- **Exercise**: Rewrite the entries below with each "Panthers" switched to "Lions" and everything else left the same.

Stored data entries
........

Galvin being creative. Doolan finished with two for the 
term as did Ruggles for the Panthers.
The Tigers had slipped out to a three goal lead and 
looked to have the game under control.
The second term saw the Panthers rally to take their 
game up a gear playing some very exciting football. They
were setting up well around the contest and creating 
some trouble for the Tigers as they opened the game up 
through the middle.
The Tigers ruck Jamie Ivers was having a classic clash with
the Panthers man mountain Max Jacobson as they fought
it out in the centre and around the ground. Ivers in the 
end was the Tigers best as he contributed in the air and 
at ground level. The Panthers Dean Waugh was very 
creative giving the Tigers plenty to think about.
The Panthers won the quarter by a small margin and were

........

- **Response below**:
Galvin being creative. Doolan finished with two for the 
term as did Ruggles for the Lions.
The Tigers had slipped out to a three goal lead and 
looked to have the game under control.
The second term saw the Lions rally to take their 
game up a gear playing some very exciting football. They
were setting up well around the contest and creating 
some trouble for the Tigers as they opened the game up 
through the middle.
The Tigers ruck Jamie Ivers was having a classic clash with
the Lions man mountain Max Jacobson as they fought
it out in the centre and around the ground. Ivers in the 
end was the Tigers best as he contributed in the air and 
at ground level. The Lions Dean Waugh was very 
creative giving the Tigers plenty to think about.
The Lions won the quarter by a small margin and were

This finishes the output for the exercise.